TASK DETAILS
Set the listing down unchanged, minus every embedded image.
—————
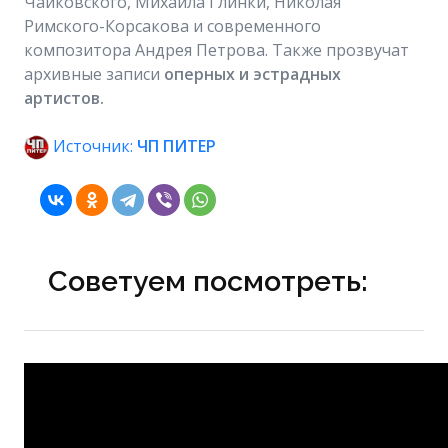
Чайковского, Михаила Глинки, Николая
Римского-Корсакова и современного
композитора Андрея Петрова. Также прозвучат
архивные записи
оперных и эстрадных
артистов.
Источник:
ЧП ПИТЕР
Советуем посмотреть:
—————
SOLUTION TO THIS EXERCISE
Чайковского, Михаила Глинки, Николая
Римского-Корсакова и современного
композитора Андрея Петрова. Также прозвучат
архивные записи
оперных и эстрадных
артистов.
Источник:
ЧП ПИТЕР
Советуем посмотреть:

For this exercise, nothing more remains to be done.